• Exercise data:
========================================

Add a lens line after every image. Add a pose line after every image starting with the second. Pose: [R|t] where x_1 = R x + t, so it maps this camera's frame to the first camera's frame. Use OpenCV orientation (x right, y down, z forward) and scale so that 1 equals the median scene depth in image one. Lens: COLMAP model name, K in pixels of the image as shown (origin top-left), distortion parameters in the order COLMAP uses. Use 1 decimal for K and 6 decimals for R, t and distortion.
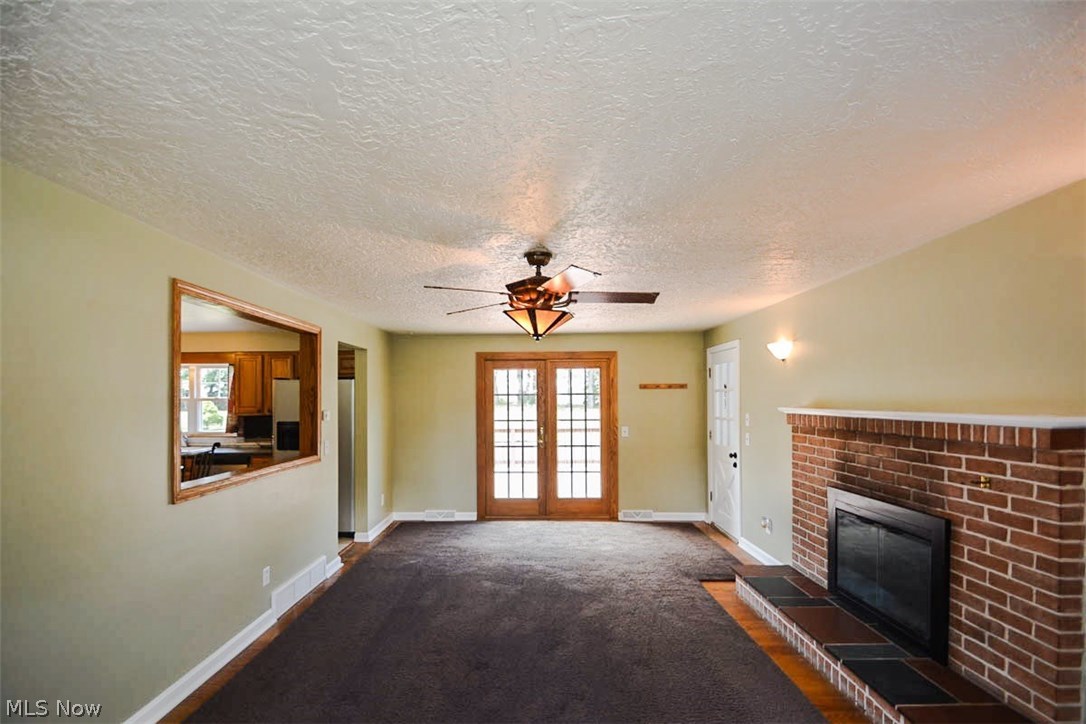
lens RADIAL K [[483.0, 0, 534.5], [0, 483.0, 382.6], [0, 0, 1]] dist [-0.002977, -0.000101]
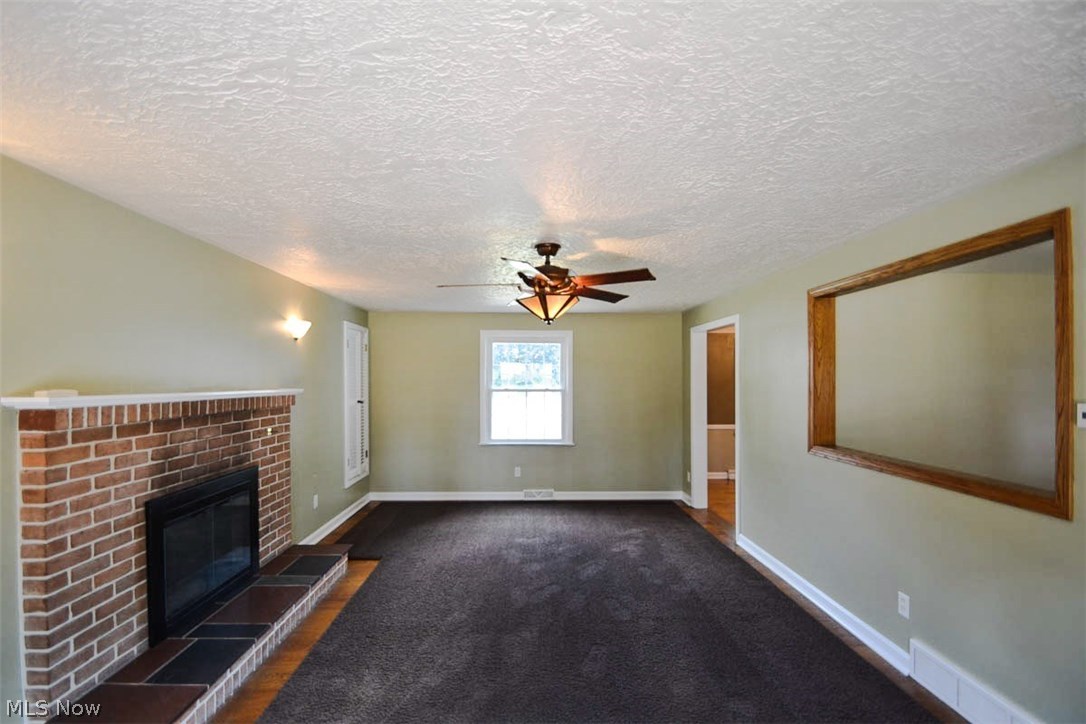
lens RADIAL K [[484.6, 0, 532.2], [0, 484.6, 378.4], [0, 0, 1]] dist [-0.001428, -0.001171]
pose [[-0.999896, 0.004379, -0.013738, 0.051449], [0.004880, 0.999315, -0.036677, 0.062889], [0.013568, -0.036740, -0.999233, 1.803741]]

========================================

• Your objective:
Write out again every line above exactly as given; the pictures do not belong in the copy.

• The completed task:
Add a lens line after every image. Add a pose line after every image starting with the second. Pose: [R|t] where x_1 = R x + t, so it maps this camera's frame to the first camera's frame. Use OpenCV orientation (x right, y down, z forward) and scale so that 1 equals the median scene depth in image one. Lens: COLMAP model name, K in pixels of the image as shown (origin top-left), distortion parameters in the order COLMAP uses. Use 1 decimal for K and 6 decimals for R, t and distortion.
lens RADIAL K [[483.0, 0, 534.5], [0, 483.0, 382.6], [0, 0, 1]] dist [-0.002977, -0.000101]
lens RADIAL K [[484.6, 0, 532.2], [0, 484.6, 378.4], [0, 0, 1]] dist [-0.001428, -0.001171]
pose [[-0.999896, 0.004379, -0.013738, 0.051449], [0.004880, 0.999315, -0.036677, 0.062889], [0.013568, -0.036740, -0.999233, 1.803741]]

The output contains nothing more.